- Brief 1
Pick out every line of the records that contains the string "speaker" and copy each one. Case counts.

- Given text
- Opening Delimiter -
See docs/formats.md for the exact structure of every file the pipeline reads and writes — QPX inputs, the .dat binary, .scan_titles.txt, cluster-DB parquets, MSP, and the pre-existing cluster DB layout expected by --existing_cluster_db.

SpectrafUSE is a single pipeline. New QPX projects are always converted to MaRaCluster's .dat binary format (~100 bytes/spectrum), sliced into precursor m/z windows, clustered, and written to a cluster DB plus an MSP spectral library. If --existing_cluster_db <path> is supplied, representative spectra from that DB are extracted to .dat and clustered alongside the new data — the rest of the pipeline is identical, and the final step merges into the existing DB instead of writing a fresh one.
- Closing Delimiter -
- Records shown
- Opening Delimiter -
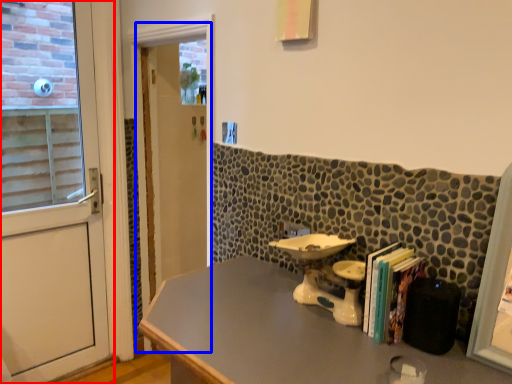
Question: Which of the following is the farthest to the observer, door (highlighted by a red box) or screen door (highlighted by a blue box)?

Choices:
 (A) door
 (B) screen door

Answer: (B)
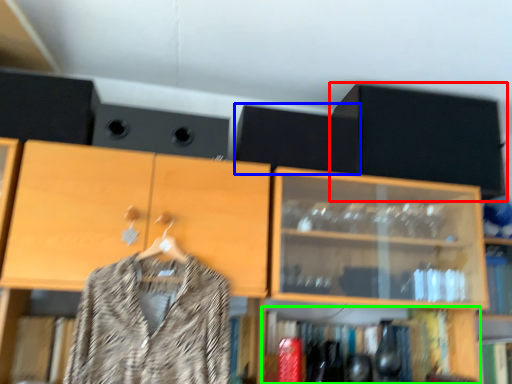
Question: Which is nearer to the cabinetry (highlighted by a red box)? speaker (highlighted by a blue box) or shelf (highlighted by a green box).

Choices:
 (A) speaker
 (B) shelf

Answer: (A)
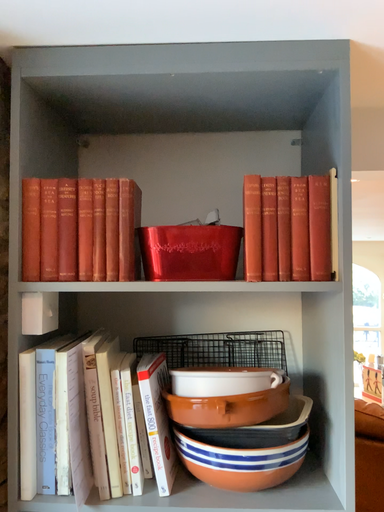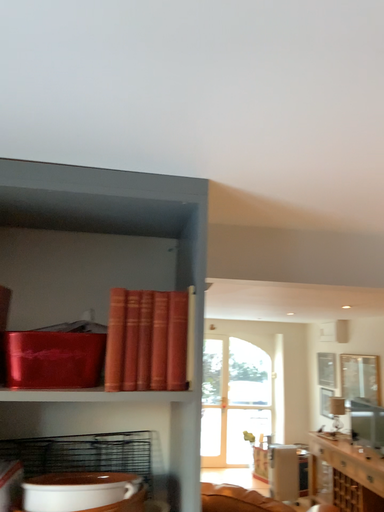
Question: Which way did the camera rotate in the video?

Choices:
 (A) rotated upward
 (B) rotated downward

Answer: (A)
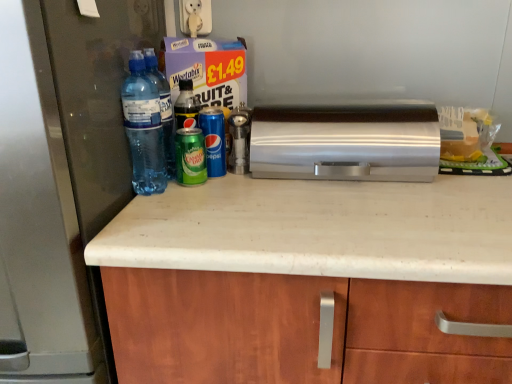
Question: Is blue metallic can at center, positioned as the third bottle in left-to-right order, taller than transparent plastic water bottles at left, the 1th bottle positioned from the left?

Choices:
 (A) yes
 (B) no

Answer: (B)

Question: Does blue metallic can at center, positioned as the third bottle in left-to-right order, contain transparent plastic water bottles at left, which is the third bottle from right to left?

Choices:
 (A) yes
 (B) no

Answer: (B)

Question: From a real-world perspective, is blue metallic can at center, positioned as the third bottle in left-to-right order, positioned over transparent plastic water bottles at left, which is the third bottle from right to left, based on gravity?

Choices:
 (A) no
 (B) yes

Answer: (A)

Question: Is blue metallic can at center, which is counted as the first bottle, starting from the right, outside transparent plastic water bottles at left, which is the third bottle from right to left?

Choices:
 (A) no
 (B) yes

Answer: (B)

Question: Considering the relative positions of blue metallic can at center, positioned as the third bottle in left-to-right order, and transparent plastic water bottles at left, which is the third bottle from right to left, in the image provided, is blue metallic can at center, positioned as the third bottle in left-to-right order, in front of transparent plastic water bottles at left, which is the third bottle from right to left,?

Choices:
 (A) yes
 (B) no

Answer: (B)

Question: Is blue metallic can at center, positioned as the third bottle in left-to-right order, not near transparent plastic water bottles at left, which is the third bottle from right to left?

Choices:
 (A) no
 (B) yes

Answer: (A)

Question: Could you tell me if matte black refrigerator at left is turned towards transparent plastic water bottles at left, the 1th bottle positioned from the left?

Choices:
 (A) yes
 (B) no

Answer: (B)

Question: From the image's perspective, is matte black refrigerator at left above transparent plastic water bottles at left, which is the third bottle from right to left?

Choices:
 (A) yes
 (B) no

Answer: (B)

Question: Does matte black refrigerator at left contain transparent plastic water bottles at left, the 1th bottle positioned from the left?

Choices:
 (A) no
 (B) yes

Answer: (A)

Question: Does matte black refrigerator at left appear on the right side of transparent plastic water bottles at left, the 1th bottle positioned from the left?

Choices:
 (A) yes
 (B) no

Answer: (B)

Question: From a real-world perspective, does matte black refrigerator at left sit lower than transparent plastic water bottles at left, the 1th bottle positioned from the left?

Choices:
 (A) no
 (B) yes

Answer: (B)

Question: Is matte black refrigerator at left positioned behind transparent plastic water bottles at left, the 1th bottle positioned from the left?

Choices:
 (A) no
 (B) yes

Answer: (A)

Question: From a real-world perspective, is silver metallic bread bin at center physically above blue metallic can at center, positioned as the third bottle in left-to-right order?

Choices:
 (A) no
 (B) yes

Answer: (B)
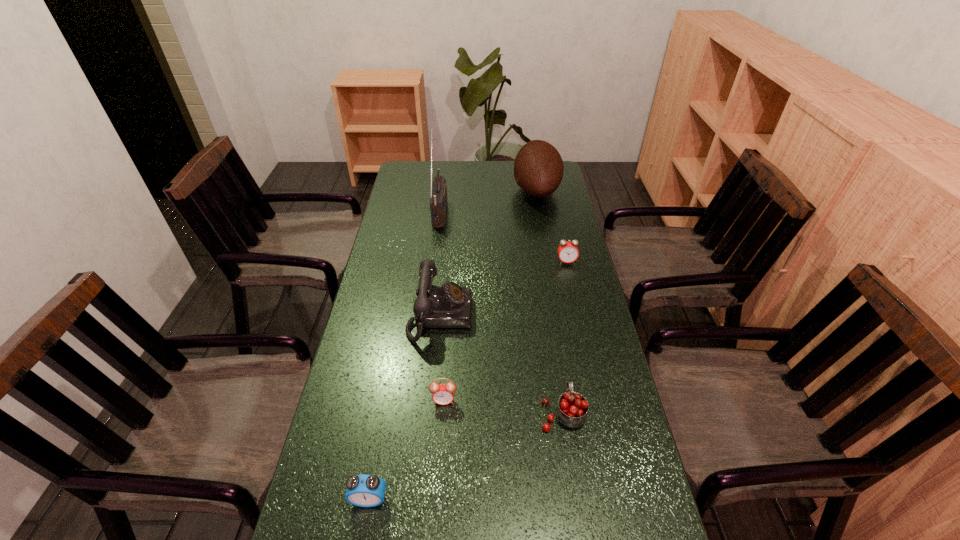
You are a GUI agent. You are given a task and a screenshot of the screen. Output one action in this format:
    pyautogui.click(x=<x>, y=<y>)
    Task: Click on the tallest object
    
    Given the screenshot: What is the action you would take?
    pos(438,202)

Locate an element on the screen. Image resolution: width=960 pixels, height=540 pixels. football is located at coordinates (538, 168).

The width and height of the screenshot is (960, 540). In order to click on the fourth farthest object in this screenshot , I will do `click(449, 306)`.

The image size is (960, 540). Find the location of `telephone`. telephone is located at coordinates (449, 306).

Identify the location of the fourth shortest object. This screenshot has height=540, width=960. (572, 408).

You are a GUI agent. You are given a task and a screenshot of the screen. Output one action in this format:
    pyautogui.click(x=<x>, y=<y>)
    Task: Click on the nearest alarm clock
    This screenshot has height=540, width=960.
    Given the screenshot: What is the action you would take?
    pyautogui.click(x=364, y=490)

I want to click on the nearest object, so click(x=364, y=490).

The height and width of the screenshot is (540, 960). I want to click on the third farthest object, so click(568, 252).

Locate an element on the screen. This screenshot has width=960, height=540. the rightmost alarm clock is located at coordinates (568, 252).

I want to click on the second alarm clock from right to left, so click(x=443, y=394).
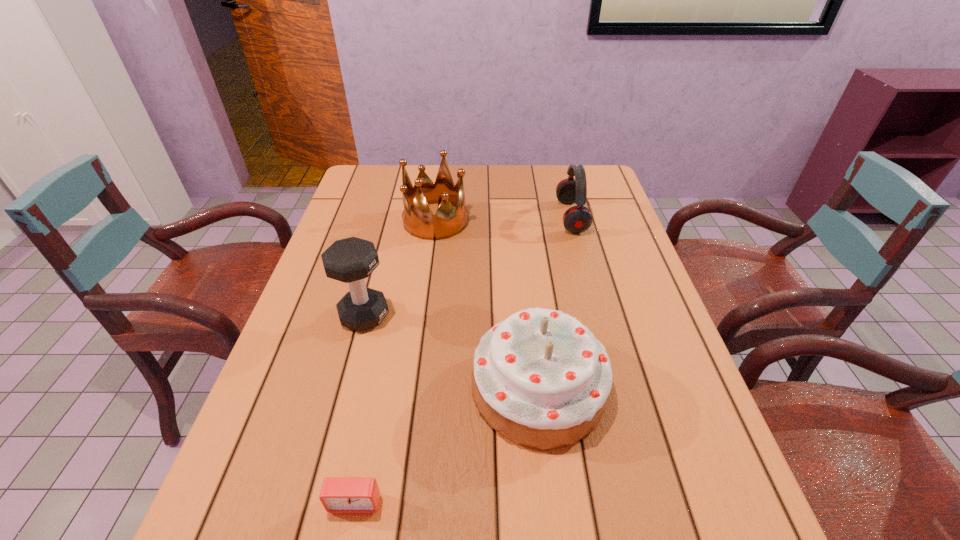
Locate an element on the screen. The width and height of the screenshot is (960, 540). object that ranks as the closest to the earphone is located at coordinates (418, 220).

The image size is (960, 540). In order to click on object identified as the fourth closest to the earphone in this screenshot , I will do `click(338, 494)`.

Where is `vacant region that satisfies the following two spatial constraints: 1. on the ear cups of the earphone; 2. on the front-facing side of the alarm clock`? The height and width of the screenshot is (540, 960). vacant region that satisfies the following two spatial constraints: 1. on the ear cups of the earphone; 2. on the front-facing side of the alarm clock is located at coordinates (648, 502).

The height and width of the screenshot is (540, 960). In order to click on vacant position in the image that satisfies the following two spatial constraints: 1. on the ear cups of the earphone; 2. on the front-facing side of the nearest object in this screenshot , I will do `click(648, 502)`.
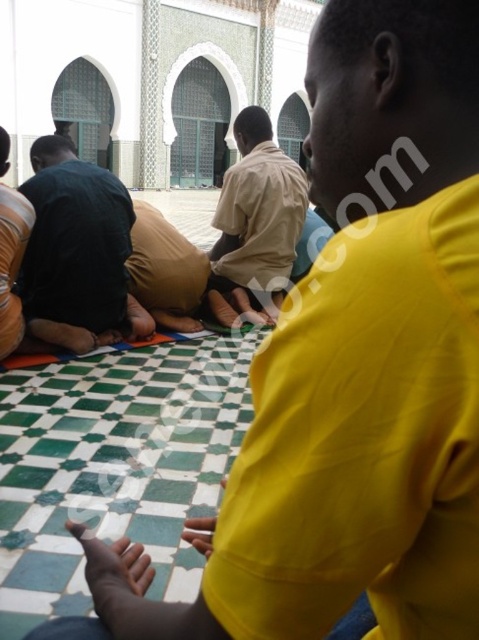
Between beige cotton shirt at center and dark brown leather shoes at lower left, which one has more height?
- Closing Delimiter -
- Brief 2
According to the pipeline description, roughly how many bytes per spectrum does MaRaCluster's .dat binary format take?

- Reply 1
Question: Which is nearer to the cabinetry (highlighted by a red box)? speaker (highlighted by a blue box) or shelf (highlighted by a green box).
 (A) speaker

- Reply 2
About 100 bytes per spectrum.